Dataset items
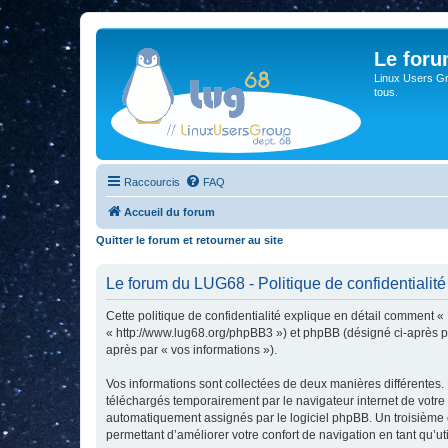
Le for
Linux Users Gro
tous.
Raccourcis
FAQ
Accueil du forum
Quitter le forum et retourner au site
Le forum du LUG68 - Politique de confidentialité
Cette politique de confidentialité explique en détail comment «
« http://www.lug68.org/phpBB3 ») et phpBB (désigné ci-après par 
après par « vos informations »).
Vos informations sont collectées de deux manières différentes.
téléchargés temporairement par le navigateur internet de votre 
automatiquement assignés par le logiciel phpBB. Un troisième co
permettant d’améliorer votre confort de navigation en tant qu’uti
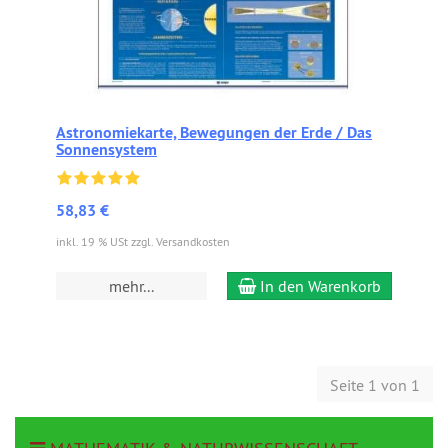
Astronomiekarte, Bewegungen der Erde / Das
Sonnensystem
58,83 €
inkl. 19 % USt zzgl. Versandkosten
mehr...
In den Warenkorb
Seite 1 von 1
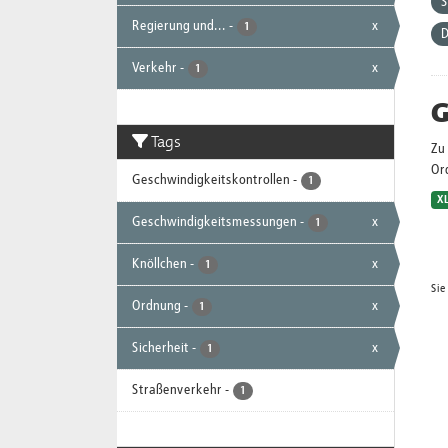
S
Regierung und...
-
x
1
D
Verkehr
-
x
1
G
Tags
Zu 
Or
Geschwindigkeitskontrollen
-
1
X
Geschwindigkeitsmessungen
-
x
1
Knöllchen
-
x
1
Sie
Ordnung
-
x
1
Sicherheit
-
x
1
Straßenverkehr
-
1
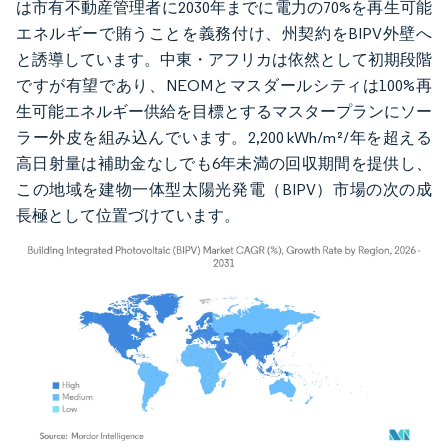
は市有不動産管理者に2030年までに電力の70%を再生可能
エネルギーで賄うことを義務付け、州契約をBIPV外壁へ
と誘導しています。中東・アフリカは依然として初期段階
ですが有望であり、NEOMとマスダールシティは100%再
生可能エネルギー供給を目標とするマスタープランにソー
ラー外皮を組み込んでいます。2,200 kWh/m²/年を超える
高日射量は補助金なしでも6年未満の回収期間を提供し、
この地域を建物一体型太陽光発電（BIPV）市場の次の成
長極として位置づけています。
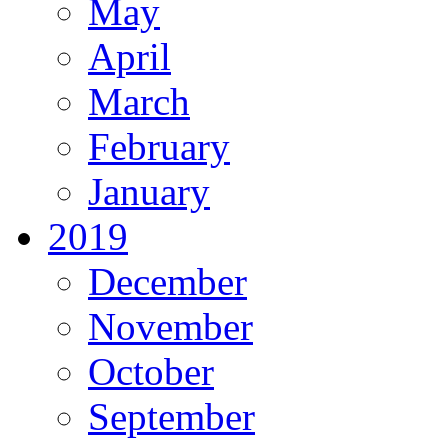
May
April
March
February
January
2019
December
November
October
September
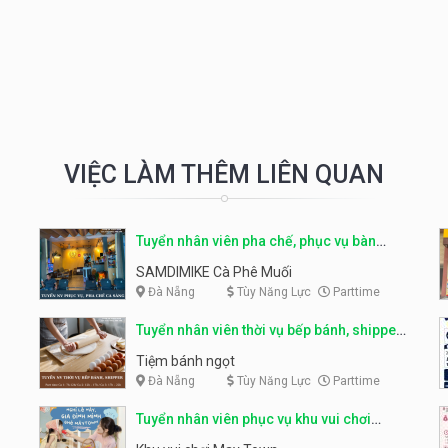
VIỆC LÀM THÊM LIÊN QUAN
Tuyển nhân viên pha chế, phục vụ bàn
parttime
SAMDIMIKE Cà Phê Muối
Đà Nẵng
Tùy Năng Lực
Parttime
Tuyển nhân viên thời vụ bếp bánh, shipper
parttime
Tiệm bánh ngọt
Đà Nẵng
Tùy Năng Lực
Parttime
Tuyển nhân viên phục vụ khu vui chơi
parttime linh động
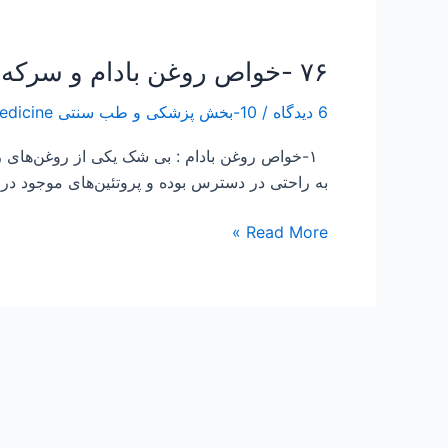
۷۶ -خواص روغن بادام و سرکه سیب جهت موی سر
۷۶
-خواص
6 دیدگاه
/
10-بخش پزشکی و طب سنتی Traditional Medicine
روغن
بادام
۱-خواص روغن بادام : بی شک یکی از روغن‌های 
و
به راحتی در دسترس بوده و پروتئین‌های موجود د
سرکه
سیب
Read More »
جهت
موی
سر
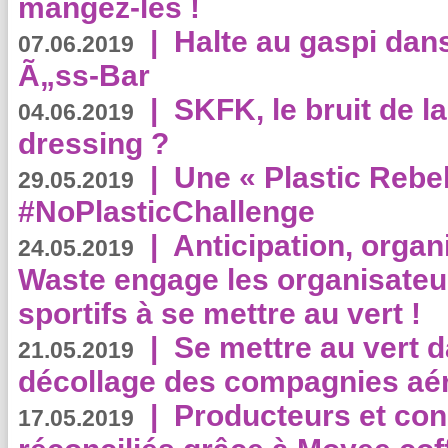
mangez-les !
|
Halte au gaspi dan
07.06.2019
Ã„ss-Bar
|
SKFK, le bruit de l
04.06.2019
dressing ?
|
Une « Plastic Rebe
29.05.2019
#NoPlasticChallenge
|
Anticipation, organi
24.05.2019
Waste engage les organisate
sportifs à se mettre au vert !
|
Se mettre au vert da
21.05.2019
décollage des compagnies aé
|
Producteurs et co
17.05.2019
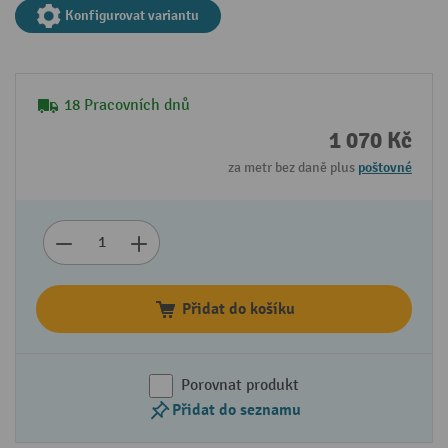
Konfigurovat variantu
18 Pracovních dnů
1 070 Kč
za metr bez daně plus
poštovné
Přidat do košíku
Porovnat produkt
Přidat do seznamu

### What to produce
Quote every record above exactly, leaving out any pictures.

### Response to the exercise
Le for
Linux Users Gro
tous.
Raccourcis
FAQ
Accueil du forum
Quitter le forum et retourner au site
Le forum du LUG68 - Politique de confidentialité
Cette politique de confidentialité explique en détail comment «
« http://www.lug68.org/phpBB3 ») et phpBB (désigné ci-après par 
après par « vos informations »).
Vos informations sont collectées de deux manières différentes.
téléchargés temporairement par le navigateur internet de votre 
automatiquement assignés par le logiciel phpBB. Un troisième co
permettant d’améliorer votre confort de navigation en tant qu’uti
Astronomiekarte, Bewegungen der Erde / Das
Sonnensystem
58,83 €
inkl. 19 % USt zzgl. Versandkosten
mehr...
In den Warenkorb
Seite 1 von 1
S
Regierung und...
-
x
1
D
Verkehr
-
x
1
G
Tags
Zu 
Or
Geschwindigkeitskontrollen
-
1
X
Geschwindigkeitsmessungen
-
x
1
Knöllchen
-
x
1
Sie
Ordnung
-
x
1
Sicherheit
-
x
1
Straßenverkehr
-
1
は市有不動産管理者に2030年までに電力の70%を再生可能
エネルギーで賄うことを義務付け、州契約をBIPV外壁へ
と誘導しています。中東・アフリカは依然として初期段階
ですが有望であり、NEOMとマスダールシティは100%再
生可能エネルギー供給を目標とするマスタープランにソー
ラー外皮を組み込んでいます。2,200 kWh/m²/年を超える
高日射量は補助金なしでも6年未満の回収期間を提供し、
この地域を建物一体型太陽光発電（BIPV）市場の次の成
長極として位置づけています。
May
April
March
February
January
2019
December
November
October
September
VIỆC LÀM THÊM LIÊN QUAN
Tuyển nhân viên pha chế, phục vụ bàn
parttime
SAMDIMIKE Cà Phê Muối
Đà Nẵng
Tùy Năng Lực
Parttime
Tuyển nhân viên thời vụ bếp bánh, shipper
parttime
Tiệm bánh ngọt
Đà Nẵng
Tùy Năng Lực
Parttime
Tuyển nhân viên phục vụ khu vui chơi
parttime linh động
۷۶ -خواص روغن بادام و سرکه سیب جهت موی سر
۷۶
-خواص
6 دیدگاه
/
10-بخش پزشکی و طب سنتی Traditional Medicine
روغن
بادام
۱-خواص روغن بادام : بی شک یکی از روغن‌های 
و
به راحتی در دسترس بوده و پروتئین‌های موجود د
سرکه
سیب
Read More »
جهت
موی
سر
mangez-les !
|
Halte au gaspi dan
07.06.2019
Ã„ss-Bar
|
SKFK, le bruit de l
04.06.2019
dressing ?
|
Une « Plastic Rebe
29.05.2019
#NoPlasticChallenge
|
Anticipation, organi
24.05.2019
Waste engage les organisate
sportifs à se mettre au vert !
|
Se mettre au vert da
21.05.2019
décollage des compagnies aé
|
Producteurs et co
17.05.2019
Konfigurovat variantu
18 Pracovních dnů
1 070 Kč
za metr bez daně plus
poštovné
Přidat do košíku
Porovnat produkt
Přidat do seznamu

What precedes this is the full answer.